Vielen Dank, Herr Abgeordneter Jungclaus. - Wir sind damit am Ende der Aussprache angelangt. Wir kommen zur Abstimmung. Die SPD-Fraktion, die Fraktion DIE LINKE und die FDP-Fraktion beantragen die Überweisung des Antrags in der Drucksache 5/2394, Neudruck, Schutz der menschlichen Gesundheit: Umfassendes Nachtflugverbot am BBI von 22.00 Uhr bis 6.00 Uhr sichern, an den Ausschuss für Infrastruktur und Landwirtschaft - federführend -, an den Ausschuss für Umwelt, Gesundheit und Verbraucherschutz sowie an den Ausschuss für Wirtschaft.

Wer diesem Überweisungsantrag zustimmen möchte, den bitte ich um sein Handzeichen. - Wer ist dagegen? - Enthaltungen? Damit ist dieser Antrag einstimmig überwiesen worden. Ich schließe Tagesordnungspunkt 8.
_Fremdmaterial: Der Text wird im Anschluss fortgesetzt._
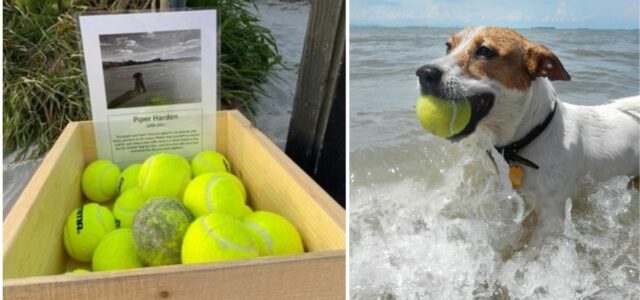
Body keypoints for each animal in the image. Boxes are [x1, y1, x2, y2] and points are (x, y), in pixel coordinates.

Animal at [416, 26, 640, 251]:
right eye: (448, 46)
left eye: (485, 51)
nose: (424, 73)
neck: (535, 134)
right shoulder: (527, 203)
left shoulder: (551, 217)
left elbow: (532, 250)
Mir wird hier mitgeteilt, dass es eine persönliche Erklärung gibt. Der Abgeordnete Goetz von der FDP-Fraktion möchte sie uns mitteilen.

Frau Präsidentin! Meine sehr geehrten Damen und Herren! Wir haben vorhin viel darüber gehört, dass die Brandenburger Landesregierung eine hohe Verantwortung dafür hat, nämlich mit dem Geld der Brandenburger verantwortlich umzugehen. Das ist unzweifelhaft so. Die Brandenburger haben einen Anspruch darauf, dass die Regierung mit ihrem Geld sorgfältig umgeht.
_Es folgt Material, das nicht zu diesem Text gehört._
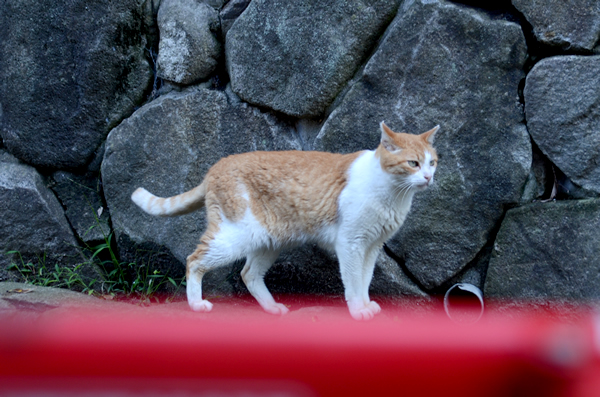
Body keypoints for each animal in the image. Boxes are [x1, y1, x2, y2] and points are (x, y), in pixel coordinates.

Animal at [131, 122, 438, 320]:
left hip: (267, 241)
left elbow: (365, 279)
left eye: (432, 162)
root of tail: (217, 165)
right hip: (234, 235)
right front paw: (358, 310)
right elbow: (352, 280)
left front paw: (366, 305)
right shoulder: (351, 243)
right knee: (194, 260)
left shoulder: (372, 247)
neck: (393, 194)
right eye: (413, 163)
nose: (428, 178)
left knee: (249, 273)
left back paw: (272, 308)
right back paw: (196, 304)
Die Brandenburger haben aber auch einen Anspruch darauf, von der Landesregierung oder von Landesbehörden nicht getäuscht und ausgetrickst zu werden. Die Brandenburger haben einen Anspruch darauf, dass Planungsbehörden des Landes Brandenburg Betroffene von Amts wegen selbst ermitteln und diese Ermittelten von selbst in das Verfahren einbeziehen. Die Brandenburger haben einen Anspruch auf Wahrheit und Glaubwürdigkeit der Landesregierung.

Weil genau diese Ansprüche verletzt worden sind, haben Sie jetzt mit den Protesten zu tun, mit denen wir uns hier zu befassen haben. Wenn Vergleiche gezogen werden zu Stuttgart 21 oder zu anderem, was wir gelegentlich hören:

(Frau Gregor-Ness [SPD]: Das hat niemand gemacht!)

Der wesentliche Unterschied zwischen Schönefeld und Stuttgart 21 ist eben nicht der Baufortschritt. Der wesentliche Unterschied ist der Gehalt der Wahrheit, der in diesen Verfahren irgendwo hinterher einbezogen wird. Wenn gesagt wird, dass Menschen ihren Wohnsitz genommen haben, sich erkundigt haben, ob man dort, wohin sie ziehen, in Ruhe leben kann...

Herr Abgeordneter Goetz, Sie dürfen nicht zur Sache sprechen, sondern Sie können sich in einer persönlichen Erklärung...

- Ich erkläre mein Verhalten, Frau Präsidentin.

Ich bitte darum, dass Sie sich daran halten. Es geht nicht mehr um die inhaltliche Debatte.